Nicht nur in der Corona-Pandemie wurden viele Unternehmer und Arbeitnehmer zahlungsunfähig. Während ein Zahlungsstau häufig noch zu bewältigen ist, führen dauerhaft unbezahlte Rechnungen zu Zahlungsunfähigkeit und Überschuldung. Ein Zustand, der Unternehmer zum Antrag auf Eröffnung des Insolvenzverfahrens verpflichtet, sobald die Krise absehbar ist. 

Was man unter Zahlungsunfähigkeit und Überschuldung versteht und worauf Privatpersonen, juristische Personen und Unternehmen achten müssen, erfahren Sie im nachfolgenden Beitrag.

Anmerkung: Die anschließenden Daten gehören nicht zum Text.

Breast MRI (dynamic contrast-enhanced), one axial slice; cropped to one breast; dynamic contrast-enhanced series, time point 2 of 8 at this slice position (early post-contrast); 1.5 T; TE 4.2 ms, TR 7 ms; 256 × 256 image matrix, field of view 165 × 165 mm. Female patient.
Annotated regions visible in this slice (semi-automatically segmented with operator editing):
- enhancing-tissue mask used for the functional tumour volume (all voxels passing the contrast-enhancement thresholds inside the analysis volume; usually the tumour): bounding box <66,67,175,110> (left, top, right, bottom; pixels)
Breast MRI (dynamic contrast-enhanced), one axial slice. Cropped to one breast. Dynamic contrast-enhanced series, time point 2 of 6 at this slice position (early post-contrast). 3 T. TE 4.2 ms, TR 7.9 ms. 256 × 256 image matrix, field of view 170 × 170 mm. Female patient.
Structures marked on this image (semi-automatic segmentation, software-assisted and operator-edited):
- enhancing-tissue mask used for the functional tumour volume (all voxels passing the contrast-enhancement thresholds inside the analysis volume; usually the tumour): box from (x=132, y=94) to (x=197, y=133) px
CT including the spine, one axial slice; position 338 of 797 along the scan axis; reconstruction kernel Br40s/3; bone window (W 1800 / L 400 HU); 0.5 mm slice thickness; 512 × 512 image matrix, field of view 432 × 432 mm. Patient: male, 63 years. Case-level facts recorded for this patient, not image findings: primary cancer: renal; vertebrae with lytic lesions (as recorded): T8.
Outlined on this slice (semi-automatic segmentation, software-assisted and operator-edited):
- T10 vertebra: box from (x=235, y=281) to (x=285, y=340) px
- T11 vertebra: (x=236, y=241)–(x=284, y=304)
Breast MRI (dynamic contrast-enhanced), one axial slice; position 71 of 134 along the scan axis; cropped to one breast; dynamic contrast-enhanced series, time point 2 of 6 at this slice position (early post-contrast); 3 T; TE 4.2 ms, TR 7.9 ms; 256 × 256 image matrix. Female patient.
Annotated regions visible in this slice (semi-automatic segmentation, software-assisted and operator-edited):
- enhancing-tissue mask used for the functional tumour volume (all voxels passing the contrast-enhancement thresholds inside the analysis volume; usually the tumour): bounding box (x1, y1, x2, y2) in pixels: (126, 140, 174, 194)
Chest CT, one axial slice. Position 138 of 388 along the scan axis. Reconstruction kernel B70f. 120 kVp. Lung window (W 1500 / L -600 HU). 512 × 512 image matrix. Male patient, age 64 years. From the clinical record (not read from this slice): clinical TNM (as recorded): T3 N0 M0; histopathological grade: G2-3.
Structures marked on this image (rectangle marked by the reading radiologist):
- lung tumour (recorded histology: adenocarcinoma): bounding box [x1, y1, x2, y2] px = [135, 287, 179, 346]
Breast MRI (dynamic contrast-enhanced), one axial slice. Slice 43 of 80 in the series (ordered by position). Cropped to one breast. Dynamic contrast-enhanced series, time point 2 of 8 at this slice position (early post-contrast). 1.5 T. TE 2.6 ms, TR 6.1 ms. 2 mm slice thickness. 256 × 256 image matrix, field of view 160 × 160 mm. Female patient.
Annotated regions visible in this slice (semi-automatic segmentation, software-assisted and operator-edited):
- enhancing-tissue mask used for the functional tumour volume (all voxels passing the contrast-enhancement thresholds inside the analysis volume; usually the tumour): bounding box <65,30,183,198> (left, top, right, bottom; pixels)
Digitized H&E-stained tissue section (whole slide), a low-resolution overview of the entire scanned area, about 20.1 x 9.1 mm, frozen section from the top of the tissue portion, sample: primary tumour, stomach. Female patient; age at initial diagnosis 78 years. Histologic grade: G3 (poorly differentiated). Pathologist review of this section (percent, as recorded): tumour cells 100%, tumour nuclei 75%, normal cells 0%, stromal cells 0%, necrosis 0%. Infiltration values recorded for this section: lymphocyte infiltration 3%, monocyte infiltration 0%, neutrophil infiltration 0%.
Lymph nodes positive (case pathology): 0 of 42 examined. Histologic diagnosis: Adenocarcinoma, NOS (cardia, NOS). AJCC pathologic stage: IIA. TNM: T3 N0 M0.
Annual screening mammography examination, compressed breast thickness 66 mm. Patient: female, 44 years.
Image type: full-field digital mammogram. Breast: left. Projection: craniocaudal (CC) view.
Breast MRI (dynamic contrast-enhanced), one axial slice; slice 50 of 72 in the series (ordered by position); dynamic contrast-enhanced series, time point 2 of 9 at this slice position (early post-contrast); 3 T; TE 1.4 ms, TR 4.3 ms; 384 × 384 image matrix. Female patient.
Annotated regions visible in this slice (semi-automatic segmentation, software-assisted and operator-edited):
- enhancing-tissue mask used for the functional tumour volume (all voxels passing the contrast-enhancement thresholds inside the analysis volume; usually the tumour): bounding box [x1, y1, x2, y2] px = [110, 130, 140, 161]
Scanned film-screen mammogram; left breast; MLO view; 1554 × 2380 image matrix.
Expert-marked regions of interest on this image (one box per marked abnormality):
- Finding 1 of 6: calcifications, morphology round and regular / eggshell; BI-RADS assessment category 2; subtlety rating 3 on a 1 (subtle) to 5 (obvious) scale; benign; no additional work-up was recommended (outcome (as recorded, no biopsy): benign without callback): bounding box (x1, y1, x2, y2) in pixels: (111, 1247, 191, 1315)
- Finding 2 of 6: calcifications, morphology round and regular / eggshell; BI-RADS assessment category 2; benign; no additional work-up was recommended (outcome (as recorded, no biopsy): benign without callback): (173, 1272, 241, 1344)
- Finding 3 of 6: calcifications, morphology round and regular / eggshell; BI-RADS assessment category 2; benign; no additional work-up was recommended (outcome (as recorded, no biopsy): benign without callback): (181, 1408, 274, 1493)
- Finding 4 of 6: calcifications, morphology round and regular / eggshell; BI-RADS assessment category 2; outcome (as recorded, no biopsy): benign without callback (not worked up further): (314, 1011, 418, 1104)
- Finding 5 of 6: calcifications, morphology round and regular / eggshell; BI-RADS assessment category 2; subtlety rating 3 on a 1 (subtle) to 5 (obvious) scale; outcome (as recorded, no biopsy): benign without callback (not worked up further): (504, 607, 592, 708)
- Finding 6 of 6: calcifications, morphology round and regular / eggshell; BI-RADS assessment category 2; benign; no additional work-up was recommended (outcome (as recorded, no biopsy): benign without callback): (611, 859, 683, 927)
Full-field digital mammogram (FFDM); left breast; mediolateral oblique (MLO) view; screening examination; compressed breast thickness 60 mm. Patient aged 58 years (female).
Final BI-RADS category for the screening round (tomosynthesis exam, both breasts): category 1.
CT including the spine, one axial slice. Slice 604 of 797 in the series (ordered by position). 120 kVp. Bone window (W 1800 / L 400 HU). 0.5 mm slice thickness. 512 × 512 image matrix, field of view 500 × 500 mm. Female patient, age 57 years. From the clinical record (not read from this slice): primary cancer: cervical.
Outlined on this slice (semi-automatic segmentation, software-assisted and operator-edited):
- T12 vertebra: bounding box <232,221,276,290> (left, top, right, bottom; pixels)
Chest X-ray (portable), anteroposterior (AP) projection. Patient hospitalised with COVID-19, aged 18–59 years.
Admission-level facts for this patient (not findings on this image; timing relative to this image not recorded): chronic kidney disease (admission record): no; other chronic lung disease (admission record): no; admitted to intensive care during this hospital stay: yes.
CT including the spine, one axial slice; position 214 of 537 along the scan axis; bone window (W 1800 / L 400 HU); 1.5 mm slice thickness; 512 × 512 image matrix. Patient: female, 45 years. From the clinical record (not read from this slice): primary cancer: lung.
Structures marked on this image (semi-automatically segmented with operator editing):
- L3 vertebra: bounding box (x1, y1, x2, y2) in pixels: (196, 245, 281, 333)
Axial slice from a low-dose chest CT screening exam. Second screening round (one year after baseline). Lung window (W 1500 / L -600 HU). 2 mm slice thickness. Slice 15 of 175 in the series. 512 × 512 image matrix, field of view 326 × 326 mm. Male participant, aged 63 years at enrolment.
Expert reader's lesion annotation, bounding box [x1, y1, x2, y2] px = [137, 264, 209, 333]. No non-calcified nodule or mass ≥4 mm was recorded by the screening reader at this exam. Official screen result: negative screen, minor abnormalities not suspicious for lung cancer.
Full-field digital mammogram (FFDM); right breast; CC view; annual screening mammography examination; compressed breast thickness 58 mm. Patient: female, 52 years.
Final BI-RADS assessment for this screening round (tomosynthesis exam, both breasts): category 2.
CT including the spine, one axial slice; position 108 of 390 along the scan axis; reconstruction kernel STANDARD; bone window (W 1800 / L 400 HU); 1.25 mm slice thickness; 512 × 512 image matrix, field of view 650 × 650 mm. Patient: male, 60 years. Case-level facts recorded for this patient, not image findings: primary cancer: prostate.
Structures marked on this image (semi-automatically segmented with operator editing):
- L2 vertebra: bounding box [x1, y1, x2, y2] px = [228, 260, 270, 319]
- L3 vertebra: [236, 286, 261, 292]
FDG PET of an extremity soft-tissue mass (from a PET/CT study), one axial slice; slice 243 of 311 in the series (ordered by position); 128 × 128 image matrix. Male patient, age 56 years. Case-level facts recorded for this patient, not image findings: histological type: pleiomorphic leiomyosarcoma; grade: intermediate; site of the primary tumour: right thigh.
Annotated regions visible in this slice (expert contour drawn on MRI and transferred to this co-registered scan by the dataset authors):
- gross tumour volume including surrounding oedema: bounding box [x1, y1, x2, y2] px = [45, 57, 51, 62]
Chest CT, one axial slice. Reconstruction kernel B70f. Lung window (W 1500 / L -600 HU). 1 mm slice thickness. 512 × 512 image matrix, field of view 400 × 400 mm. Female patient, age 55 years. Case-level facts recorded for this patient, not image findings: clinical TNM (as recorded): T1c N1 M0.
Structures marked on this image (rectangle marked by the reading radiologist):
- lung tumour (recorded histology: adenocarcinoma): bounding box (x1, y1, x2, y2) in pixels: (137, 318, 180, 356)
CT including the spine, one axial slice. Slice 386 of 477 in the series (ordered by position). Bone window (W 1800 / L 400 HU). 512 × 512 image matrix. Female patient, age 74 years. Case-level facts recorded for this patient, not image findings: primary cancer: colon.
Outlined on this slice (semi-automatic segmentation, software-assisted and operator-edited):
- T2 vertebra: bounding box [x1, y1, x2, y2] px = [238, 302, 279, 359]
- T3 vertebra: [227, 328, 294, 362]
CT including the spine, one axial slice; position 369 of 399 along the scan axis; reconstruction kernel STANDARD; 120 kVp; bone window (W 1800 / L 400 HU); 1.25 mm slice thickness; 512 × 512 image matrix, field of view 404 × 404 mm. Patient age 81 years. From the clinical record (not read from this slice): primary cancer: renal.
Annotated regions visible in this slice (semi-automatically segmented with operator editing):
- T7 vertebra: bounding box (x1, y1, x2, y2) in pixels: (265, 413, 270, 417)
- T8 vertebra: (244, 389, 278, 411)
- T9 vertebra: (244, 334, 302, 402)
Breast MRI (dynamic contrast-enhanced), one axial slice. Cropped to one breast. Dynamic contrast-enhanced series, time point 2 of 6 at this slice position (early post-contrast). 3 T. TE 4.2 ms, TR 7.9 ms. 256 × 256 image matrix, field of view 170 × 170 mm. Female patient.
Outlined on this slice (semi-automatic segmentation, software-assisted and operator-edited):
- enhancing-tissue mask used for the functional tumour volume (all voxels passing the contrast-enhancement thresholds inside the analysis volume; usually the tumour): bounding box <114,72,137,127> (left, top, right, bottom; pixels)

Was bedeutet Zahlungs­unfähigkeit?

§ 17 der Insolvenzordnung gibt vor, wann man zahlungsunfähig ist. Demnach ist die Zahlungsunfähigkeit gegeben, wenn es einem Schuldner nicht mehr möglich ist, fällige Zahlungspflichten zu erfüllen. Dazu werden die vorhandenen Mittel und Verbindlichkeiten gegenübergestellt.

Der Bundesgerichtshof wird in seiner Auslegung konkreter (BGH, 19.12.2017 – II ZR 88/1): Demnach ist die Zahlungsunfähigkeit dann gegeben, wenn der Schuldner nicht in der Lage ist, innerhalb von drei Wochen 90 % seiner fälligen Verbindlichkeiten zu begleichen.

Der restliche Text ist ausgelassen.